A sitting president files suit demanding $10 billion in damages from a federal government he oversees, alleging he's been wronged in his personal capacity. That scenario would appear to give him final say on whether he walks away with a settlement and just how big it should be.
As President Donald Trump describes it, any taxpayer money that he gets from the suit that he, his two oldest sons and the Trump Organization filed last month against the IRS and the Treasury Department would go to worthy causes.
“And any money that I win, I’ll give it to charity, 100% to charities, charities that will be approved by government or whatever,” the president said Wednesday in an interview with “NBC Nightly News” anchor Tom Llamas.
If things get to that point.
Any number of developments in and out of the courtroom could sidetrack a settlement arising from Trump’s complaint, legal experts, lawmakers and ethics specialists told NBC News.
Sen. Ron Wyden, D-Ore., plans to introduce legislation next week to prohibit Trump from receiving any payout from the lawsuit, according to spokesperson Ryan Carey. The bill would propose a 100% tax on any litigation proceeds and settlement in the case, Carey said in an interview.
On Thursday, the watchdog groups Common Cause and the Project on Government Oversight, along with four former federal officials, submitted a 23-page friend of the court brief asking the court to consider delaying the case until Trump leaves office in January 2029, among other requests.
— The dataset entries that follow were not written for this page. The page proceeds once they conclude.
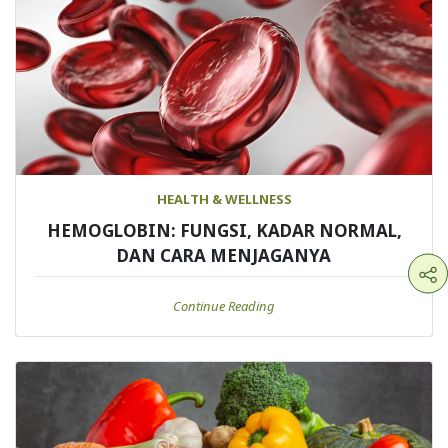
HEALTH & WELLNESS
HEMOGLOBIN: FUNGSI, KADAR NORMAL,
DAN CARA MENJAGANYA
Continue Reading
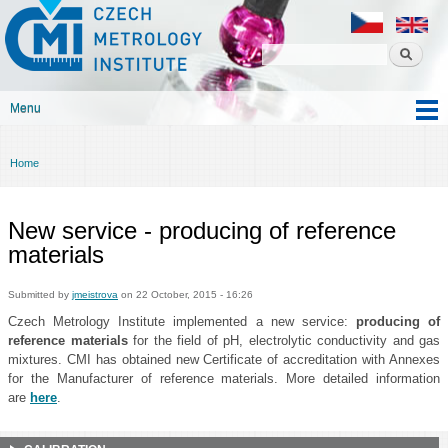
Czech
Skip to
metrology
main
institute
content
Menu
Main menu
Home
You are here
New service - producing of reference
materials
Submitted by
jmeistrova
on 22 October, 2015 - 16:26
Czech Metrology Institute implemented a new service:
producing of
reference materials
for the field of pH, electrolytic conductivity and gas
mixtures. CMI has obtained new Certificate of accreditation with Annexes
for the Manufacturer of reference materials. More detailed information
are
h
ere
.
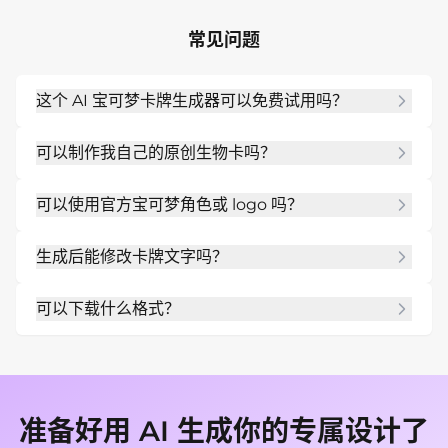
常见问题
这个 AI 宝可梦卡牌生成器可以免费试用吗？
可以。注册后可用免费初始积分在线测试 Mew 
可以制作我自己的原创生物卡吗？
Design，先创建卡牌概念再决定是否升级。
可以。描述原创生物或上传草图参考，AI 卡牌制作器
可以使用官方宝可梦角色或 logo 吗？
会围绕它生成完整集换式卡牌版式。
更稳妥的做法是制作原创粉丝风格卡牌，避免官方 
生成后能修改卡牌文字吗？
logo、受版权保护角色和受保护 artwork。
可以。用 Chat Edit 修改名称、HP、招式文本、稀
可以下载什么格式？
有标记、颜色和版式间距。
你可以导出 PNG 或 JPG，用于数字分享、个人打印
测试、课堂游戏或收藏 mockup。
准备好用 AI 生成你的专属设计了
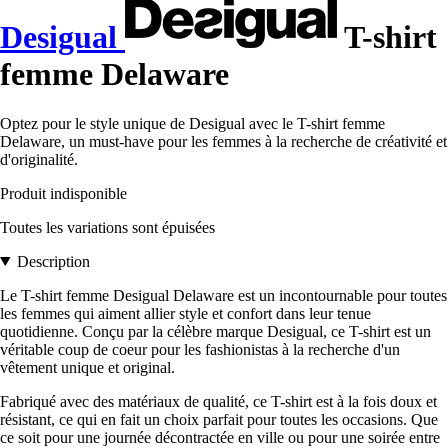
Desigual
T-shirt
femme Delaware
Optez pour le style unique de Desigual avec le T-shirt femme
Delaware, un must-have pour les femmes à la recherche de créativité et
d'originalité.
Produit indisponible
Toutes les variations sont épuisées
Description
Le T-shirt femme Desigual Delaware est un incontournable pour toutes
les femmes qui aiment allier style et confort dans leur tenue
quotidienne. Conçu par la célèbre marque Desigual, ce T-shirt est un
véritable coup de coeur pour les fashionistas à la recherche d'un
vêtement unique et original.
Fabriqué avec des matériaux de qualité, ce T-shirt est à la fois doux et
résistant, ce qui en fait un choix parfait pour toutes les occasions. Que
ce soit pour une journée décontractée en ville ou pour une soirée entre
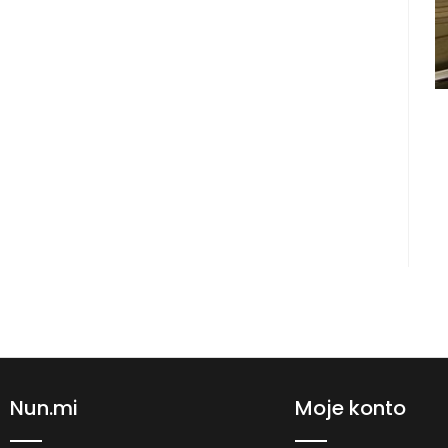
Nun.mi
Moje konto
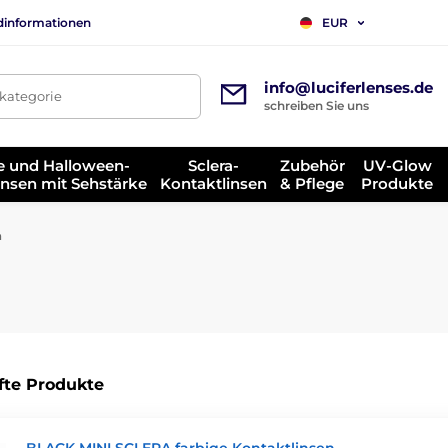
dinformationen
EUR
info@luciferlenses.de
tkategorie
schreiben Sie uns
e und Halloween-
Sclera-
Zubehör
UV-Glow
insen mit Sehstärke
Kontaktlinsen
& Pflege
Produkte
n
fte Produkte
The brief contends that "the conflicts of interest make it uncertain whether the Department of Justice will zealously defend the public [treasury] in the same way that it has against other plaintiffs claiming damages for related events."
The case has its origins in Trump's first term. A former IRS contractor, Charles Littlejohn, pleaded guilty more than two years ago to stealing Trump's tax records and thousands of others in 2019 and 2020 before leaking them to news outlets. He is serving a five-year prison term.
“What’s the true harm that he [Trump] is still experiencing that requires this amount of taxpayer money at this juncture?” said Lisa Gilbert, co-president of Public Citizen.
The White House referred questions to Trump's private attorneys. A spokesman for his outside legal team wrote in an email: “The IRS wrongly allowed a rogue, politically-motivated employee to leak private and confidential information about President Trump, his family, and the Trump Organization to the New York Times, ProPublica and other left-wing news outlets, which was then illegally released to millions of people. President Trump continues to hold those who wrong America and Americans accountable.”